Sus voraces deseos fueron saciados, una vez más; unidos sus cuerpos, masticando placer y destilando pasión.
El éxtasis de Manuel moría dentro de ella, el de Mario en Manuel.
Tres.




martes, 4 de diciembre de 2012

"un orgasmo y un café"


Salió tan apresurada y absorta del ascensor que la colisión frontal fue inevitable y el desconcierto mutuo. 
Levantó la mirada con la intención de pedir disculpas, pero tan sólo logró articular un débil: “lo siento”. Unos carnosos y sensuales labios esbozaron una leve sonrisa sin pronunciar palabra alguna, el encuentro de ambas miradas convocó una intensa oleada de calor que se concentró en su espina dorsal. Fueron tan sólo unas décimas de segundo, pero suficientes para turbarla; se apartó para dejar paso al resto de la gente y prosiguió su camino, no sin antes volver la cabeza, con la no confesada esperanza de verle por última vez. Ya no estaba.
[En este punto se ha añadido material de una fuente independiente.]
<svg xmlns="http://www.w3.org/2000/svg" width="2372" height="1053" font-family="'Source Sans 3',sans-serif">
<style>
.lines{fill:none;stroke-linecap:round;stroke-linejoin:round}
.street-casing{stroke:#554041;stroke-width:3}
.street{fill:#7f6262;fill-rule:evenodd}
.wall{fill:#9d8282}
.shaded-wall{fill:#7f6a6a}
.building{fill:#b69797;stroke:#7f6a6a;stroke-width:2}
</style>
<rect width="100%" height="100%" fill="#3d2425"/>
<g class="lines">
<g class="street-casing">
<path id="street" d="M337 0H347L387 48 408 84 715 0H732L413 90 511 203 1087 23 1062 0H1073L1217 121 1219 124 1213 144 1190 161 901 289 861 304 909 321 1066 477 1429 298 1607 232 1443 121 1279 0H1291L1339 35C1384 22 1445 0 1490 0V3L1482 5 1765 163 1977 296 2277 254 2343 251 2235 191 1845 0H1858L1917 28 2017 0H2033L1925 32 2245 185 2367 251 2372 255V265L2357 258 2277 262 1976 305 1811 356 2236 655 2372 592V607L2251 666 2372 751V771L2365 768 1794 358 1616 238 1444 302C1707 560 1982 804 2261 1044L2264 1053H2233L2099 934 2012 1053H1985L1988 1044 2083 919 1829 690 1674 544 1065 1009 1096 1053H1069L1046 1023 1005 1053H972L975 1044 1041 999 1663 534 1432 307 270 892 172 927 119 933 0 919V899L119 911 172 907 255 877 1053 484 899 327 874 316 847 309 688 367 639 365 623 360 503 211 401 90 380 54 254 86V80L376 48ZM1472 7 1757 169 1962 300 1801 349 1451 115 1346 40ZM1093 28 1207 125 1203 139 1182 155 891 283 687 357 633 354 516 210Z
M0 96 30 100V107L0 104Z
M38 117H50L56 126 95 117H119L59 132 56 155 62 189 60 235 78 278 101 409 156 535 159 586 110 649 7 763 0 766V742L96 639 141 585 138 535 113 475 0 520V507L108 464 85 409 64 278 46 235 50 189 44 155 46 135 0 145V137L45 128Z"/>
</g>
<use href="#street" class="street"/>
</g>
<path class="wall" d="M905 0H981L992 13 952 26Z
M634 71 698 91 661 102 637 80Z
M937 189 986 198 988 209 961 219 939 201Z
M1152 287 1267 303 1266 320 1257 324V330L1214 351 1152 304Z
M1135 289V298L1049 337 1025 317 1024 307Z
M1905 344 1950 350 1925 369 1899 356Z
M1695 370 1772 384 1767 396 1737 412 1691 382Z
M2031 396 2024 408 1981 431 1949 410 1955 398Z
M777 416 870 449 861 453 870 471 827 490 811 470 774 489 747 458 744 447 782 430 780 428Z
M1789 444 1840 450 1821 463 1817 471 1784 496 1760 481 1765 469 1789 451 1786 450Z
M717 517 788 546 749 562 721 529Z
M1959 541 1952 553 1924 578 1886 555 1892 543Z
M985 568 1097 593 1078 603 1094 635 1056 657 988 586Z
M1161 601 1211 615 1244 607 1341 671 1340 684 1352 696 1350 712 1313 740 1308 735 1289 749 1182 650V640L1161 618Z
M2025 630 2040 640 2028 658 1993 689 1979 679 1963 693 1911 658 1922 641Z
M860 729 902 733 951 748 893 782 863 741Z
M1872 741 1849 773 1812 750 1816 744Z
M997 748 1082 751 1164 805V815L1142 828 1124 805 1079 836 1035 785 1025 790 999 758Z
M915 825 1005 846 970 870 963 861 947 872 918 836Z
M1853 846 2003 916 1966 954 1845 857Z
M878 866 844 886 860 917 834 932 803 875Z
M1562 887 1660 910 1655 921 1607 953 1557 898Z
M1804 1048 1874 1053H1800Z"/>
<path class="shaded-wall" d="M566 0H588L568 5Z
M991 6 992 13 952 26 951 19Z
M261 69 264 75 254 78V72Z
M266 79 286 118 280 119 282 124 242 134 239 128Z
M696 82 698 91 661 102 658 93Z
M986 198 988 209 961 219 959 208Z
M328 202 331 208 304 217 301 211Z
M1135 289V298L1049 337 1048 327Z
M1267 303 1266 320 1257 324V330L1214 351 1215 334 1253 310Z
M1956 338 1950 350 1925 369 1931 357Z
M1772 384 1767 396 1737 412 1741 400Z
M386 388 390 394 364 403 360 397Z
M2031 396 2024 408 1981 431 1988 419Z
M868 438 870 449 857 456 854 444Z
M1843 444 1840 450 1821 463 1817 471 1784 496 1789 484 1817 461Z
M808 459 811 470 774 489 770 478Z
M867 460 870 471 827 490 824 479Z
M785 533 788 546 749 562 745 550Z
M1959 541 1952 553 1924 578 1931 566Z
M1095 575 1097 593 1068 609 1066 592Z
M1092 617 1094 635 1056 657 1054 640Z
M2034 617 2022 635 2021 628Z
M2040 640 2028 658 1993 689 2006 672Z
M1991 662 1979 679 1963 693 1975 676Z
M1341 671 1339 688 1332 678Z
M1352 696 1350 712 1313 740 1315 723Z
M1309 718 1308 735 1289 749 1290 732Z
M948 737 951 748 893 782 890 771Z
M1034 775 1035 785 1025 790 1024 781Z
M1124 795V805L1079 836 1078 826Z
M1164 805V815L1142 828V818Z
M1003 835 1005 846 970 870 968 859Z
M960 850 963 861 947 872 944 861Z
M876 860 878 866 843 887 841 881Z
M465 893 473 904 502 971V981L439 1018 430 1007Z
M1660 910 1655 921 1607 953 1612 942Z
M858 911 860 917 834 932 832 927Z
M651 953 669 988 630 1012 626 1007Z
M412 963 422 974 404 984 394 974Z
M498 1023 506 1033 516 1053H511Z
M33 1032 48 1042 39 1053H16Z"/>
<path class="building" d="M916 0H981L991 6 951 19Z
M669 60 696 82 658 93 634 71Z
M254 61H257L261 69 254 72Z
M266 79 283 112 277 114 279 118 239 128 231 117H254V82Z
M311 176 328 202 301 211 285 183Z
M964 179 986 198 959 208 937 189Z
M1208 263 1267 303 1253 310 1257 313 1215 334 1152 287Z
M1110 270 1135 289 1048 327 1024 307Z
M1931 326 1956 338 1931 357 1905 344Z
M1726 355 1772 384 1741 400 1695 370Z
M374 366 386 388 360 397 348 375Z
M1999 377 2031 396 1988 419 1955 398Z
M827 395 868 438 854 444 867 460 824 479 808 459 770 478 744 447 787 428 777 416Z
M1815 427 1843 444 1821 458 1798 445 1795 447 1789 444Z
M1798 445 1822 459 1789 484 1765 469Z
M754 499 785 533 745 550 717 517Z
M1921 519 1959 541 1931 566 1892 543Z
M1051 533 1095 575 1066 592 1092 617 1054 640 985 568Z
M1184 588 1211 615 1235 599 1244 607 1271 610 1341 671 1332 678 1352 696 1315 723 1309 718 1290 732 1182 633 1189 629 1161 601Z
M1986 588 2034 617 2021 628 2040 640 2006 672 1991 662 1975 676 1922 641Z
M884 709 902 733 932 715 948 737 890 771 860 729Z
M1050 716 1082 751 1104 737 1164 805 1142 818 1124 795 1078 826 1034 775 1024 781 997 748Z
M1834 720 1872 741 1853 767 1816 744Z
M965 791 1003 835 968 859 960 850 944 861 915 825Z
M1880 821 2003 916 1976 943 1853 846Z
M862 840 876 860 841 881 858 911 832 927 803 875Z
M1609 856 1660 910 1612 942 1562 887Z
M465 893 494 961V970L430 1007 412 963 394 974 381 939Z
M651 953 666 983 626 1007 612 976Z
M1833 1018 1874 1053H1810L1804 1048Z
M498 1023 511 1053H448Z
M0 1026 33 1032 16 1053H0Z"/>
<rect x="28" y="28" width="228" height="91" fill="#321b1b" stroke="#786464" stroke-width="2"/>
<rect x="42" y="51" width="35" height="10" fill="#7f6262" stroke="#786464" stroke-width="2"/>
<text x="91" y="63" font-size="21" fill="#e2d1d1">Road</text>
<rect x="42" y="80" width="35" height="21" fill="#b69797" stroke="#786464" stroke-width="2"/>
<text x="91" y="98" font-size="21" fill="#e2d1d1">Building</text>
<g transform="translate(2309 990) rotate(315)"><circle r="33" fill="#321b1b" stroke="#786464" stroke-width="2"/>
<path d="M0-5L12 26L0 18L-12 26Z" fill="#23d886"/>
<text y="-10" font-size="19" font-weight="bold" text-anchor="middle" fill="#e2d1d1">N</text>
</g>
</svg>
En las horas siguientes, por más que lo intentó, fue incapaz de apartar de su mente la imagen de aquella incitante boca, cuanto más se esforzaba por olvidar lo sucedido más aumentaba su deseo y su excitación; sus ingles estaban húmedas y sus labios resecos de tanto morderlos; su apetito sexual se había despertado y necesitaba ser saciado: ¡ya!, en ese preciso instante.
Pero ¿dónde…?

Como empujada por un extraño resorte buscó la cafetería más cercana y se fue directamente al baño, cerró la puerta y con ella sus ojos: evocó mentalmente aquel encuentro mientras su mano derecha se deslizaba lenta por su vientre hasta topar con su excitado clítoris. La mano izquierda se enterró en su sujetador y sus dedos acariciaron y pellizcaron hábilmente su pezón; todavía recordaba cómo y dónde tocar, después de tanto tiempo. El dedo corazón de la mano derecha comenzó a moverse en círculos, lentamente, quería disfrutar, el contacto con aquel extraño había despertado en ella pasiones dormidas, olvidadas y dadas por muertas. Deseó besar sus labios, resbalar por el contorno de su carne, que sus salivas y sus lenguas se encontrasen; cuánto más pensaba en ello más se intensificaba su placer, sentía que el orgasmo pugnaba por estallar dentro de ella, pero lo frenó, deseaba disfrutar más de aquel momento. El deseo dominaba sobre la mente y comenzaba a proyectar imágenes y sensaciones como si de una película se tratase; aproximó su pelvis a la de él, y en este contacto sintió la firmeza de su miembro.


Sus dedos, empapados, respondían a unas desconocidas órdenes, ella ya no llevaba la batuta en aquella situación, se dejaba llevar. Un convulso y potente orgasmo le recordó que la bestia estaba tan sólo dormida.
Salió del baño con una contenida sonrisa de satisfacción dibujada en sus labios, se sentó a la mesa más cercana y pidió un café.